Tempo e tédio
Uma manhã de sábado, uma árvore folheada de sombras cobrindo um paisano montado em tamborete... e eis que tudo se fez tédio. A Militar passa, ver esse paisano em cima de tamborete e coberto de sombras, a contar os dedos dos pés; para averiguar o caso e cumprir sua missão maior, que é manter a ordem pública e a segurança dos munícipes, a Lei decide, então, aproxima-se dele. "Ei, paisano, por gentileza, identifique-se!", diz a Lei. O paisano, levemente inclinado a não atender o chamado, recua e ergue a cabeça: "Pois, sim, senhores.", responde. O resto da história já sabemos como se desenvolve: o paisano é revistado, tem sua identidade revelada e, ao fim e ao cabo, é liberado, para continuar sua atividade ociosa. Afinal, desde quando é crime matar o tempo?

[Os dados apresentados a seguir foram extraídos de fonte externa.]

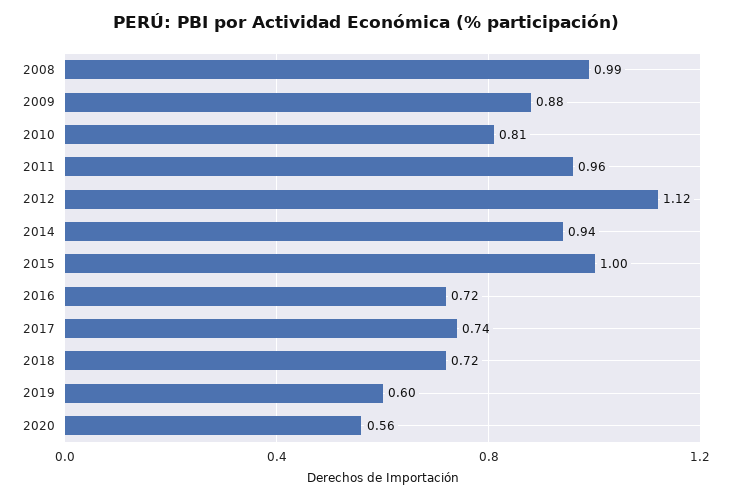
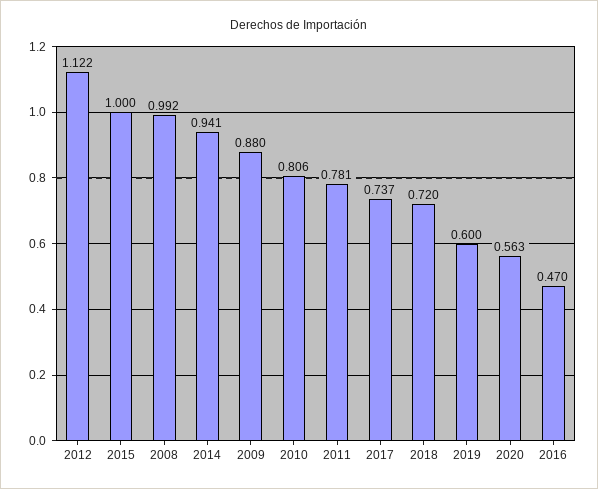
  {
    "2008": 0.992,
    "2009": 0.88,
    "2010": 0.806,
-   "2011": 0.96,
+   "2011": 0.781,
    "2012": 1.122,
    "2014": 0.941,
    "2015": 1,
-   "2016": 0.72,
+   "2016": 0.47,
    "2017": 0.737,
    "2018": 0.72,
    "2019": 0.6,
    "2020": 0.563
  }

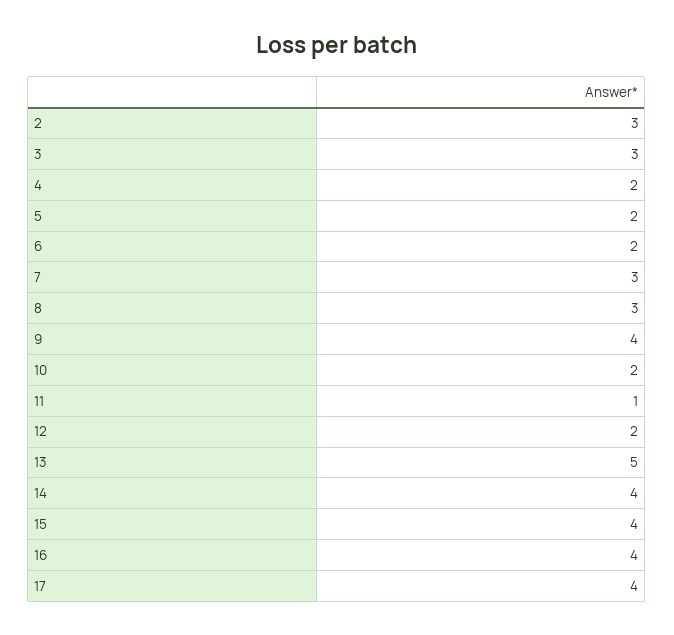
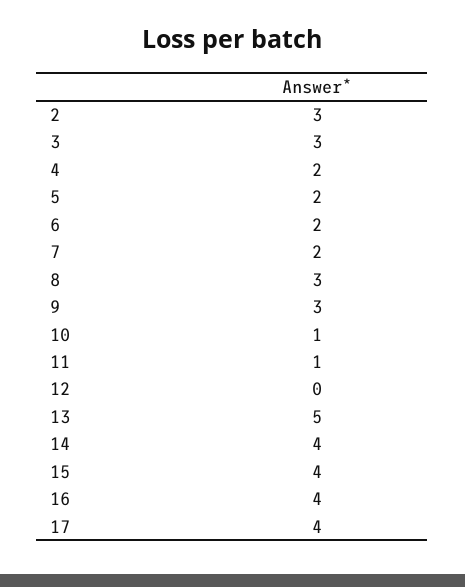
  {
    "2": 3,
    "3": 3,
    "4": 2,
    "5": 2,
    "6": 2,
-   "7": 3,
+   "7": 2,
    "8": 3,
-   "9": 4,
+   "9": 3,
-   "10": 2,
+   "10": 1,
    "11": 1,
-   "12": 2,
+   "12": 0,
    "13": 5,
    "14": 4,
    "15": 4,
    "16": 4,
    "17": 4
  }

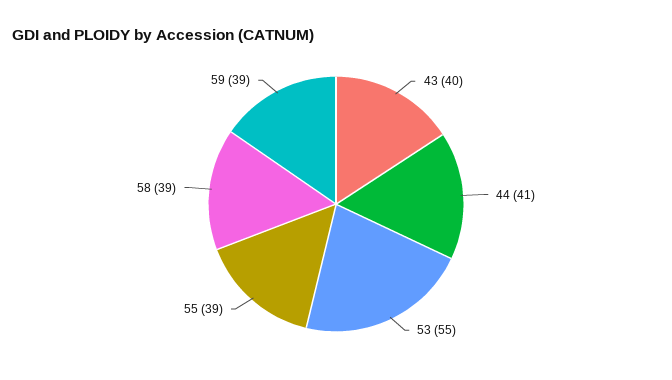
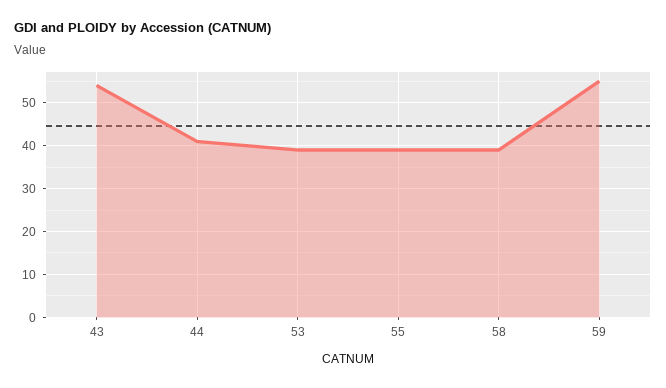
  {
-   "43": 40,
+   "43": 55,
    "44": 41,
-   "53": 55,
+   "53": 40,
    "55": 39,
    "58": 39,
-   "59": 39
+   "59": 55
  }

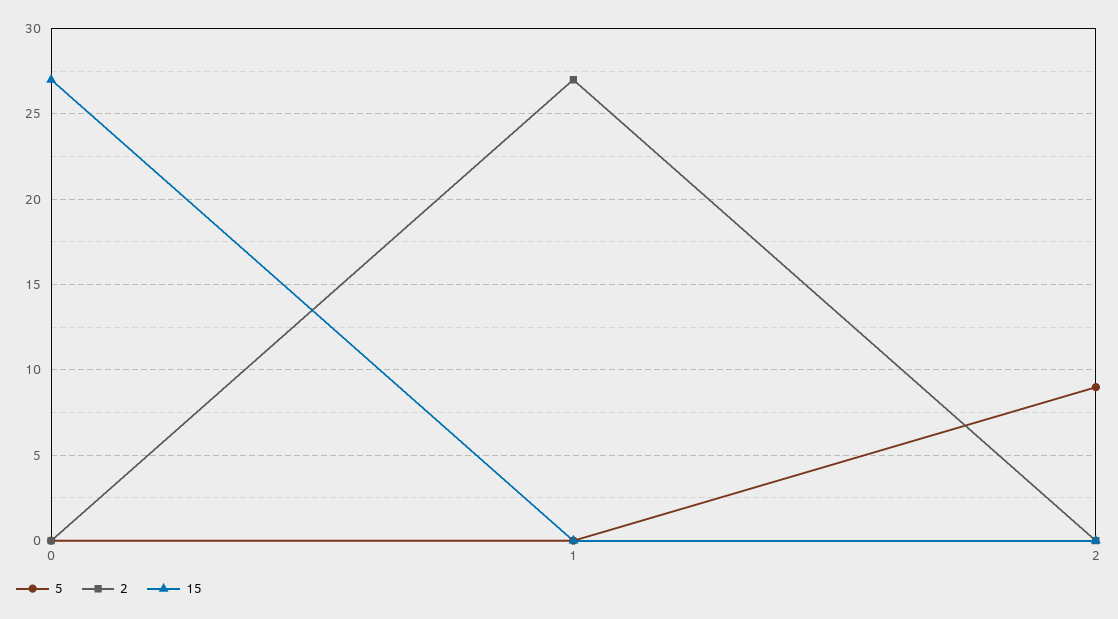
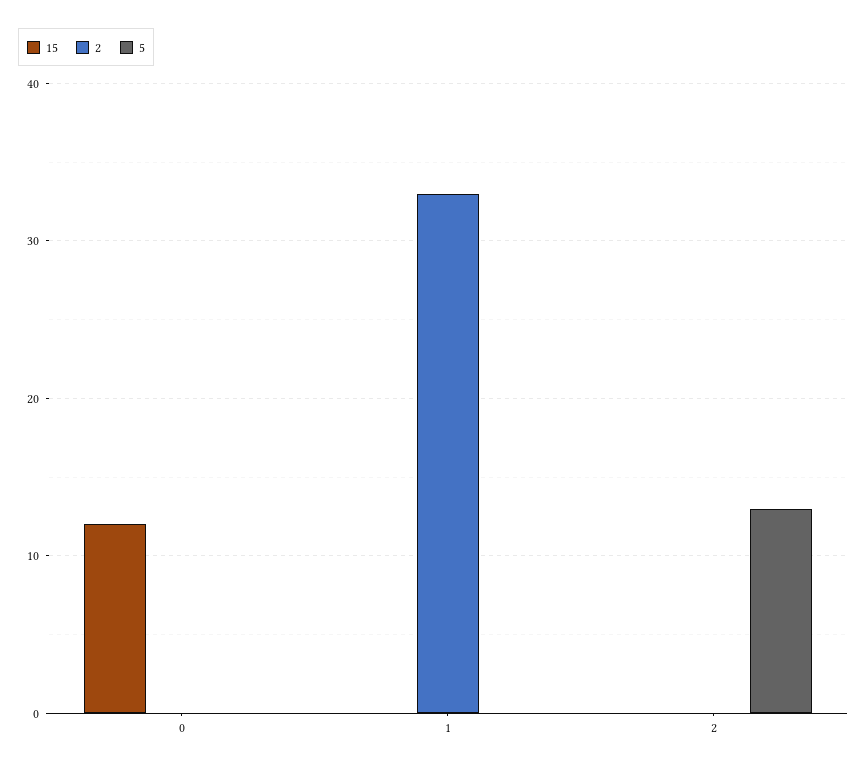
  {
    "5": {
      "0": 0,
      "1": 0,
-     "2": 9
+     "2": 13
    },
    "2": {
      "0": 0,
-     "1": 27,
+     "1": 33,
      "2": 0
    },
    "15": {
-     "0": 27,
+     "0": 12,
      "1": 0,
      "2": 0
    }
  }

Talvez desde quando inventaram a roda, o telégrafo, o fogo ou, mais recentemente, diante da Ordem e do Progresso. Antes a galera desentediava-se a ver pássaros a voar para o Sul, briga de ventos, chuva à beira da noite... Agora, para matar o tempo e vencer o tédio, o homem civilizado vai ao cinema, lava o carro sobre a calçada de casa, ver o programa do Silvio Santos, vulgo Roda a Roda, e aí, nesse intervalo, o sujeito que vai na contramão desses hábitos citadinos e joga-se à rede ou leva seu tamborete para baixo de uma árvore sofre represálias. Embora, conforme os manuais não cometa crime previsto em código penal, pensa estar a cometer delito. Passantes passam, mas ficam os olhares que atribuem ao ocioso paisano, olhares de reprovação e censura.
Daí, pressupõe-se, ser natural que esse paisano envergue-se diante das retaliações sofridas ou insinuadas; que se veja desenquadrado do mundo de aço e cimento; que se tenha, até, como criminoso: embora saibamos que ele, esse paisano rural, seja inocente. Mas quem é doido de chegar junto ao paisano e dar-lhe os parabéns pela atitude anticivilizatória? Quem irá se compadecer dos sentimentos rurais do paisano urbano? Difícil não concordar que serão poucos os que lhe admitirão juízo e razão, e ainda assim, com ressalvas.
A ideia que nos puseram foi a de que ócio é pecado, para além de crime, embora tal norma, como se sabe, não vigore explicitamente em manuais de código penal. E isso faz toda diferença: porque, por estas bandas, no Brasil católico, pecado é mais grave que crime. Assim, ver tédio, senti-lo e render-se ao tamborete ou à rede, conforme a interpretação que dou às escrituras, são ações tidas como reprováveis pela sociedade e, principalmente, pecados graves. Por essa razão, lastima-se tanto e, em alguns casos quando a lamentação mostra-se infrutífera, reza-se em nome dos ociosos do mundo, para que encontrem o que fazer sem que seja nada fazer. Porque morrer de tédio parece ser uma das mortes mais mortais e doloridas do mundo.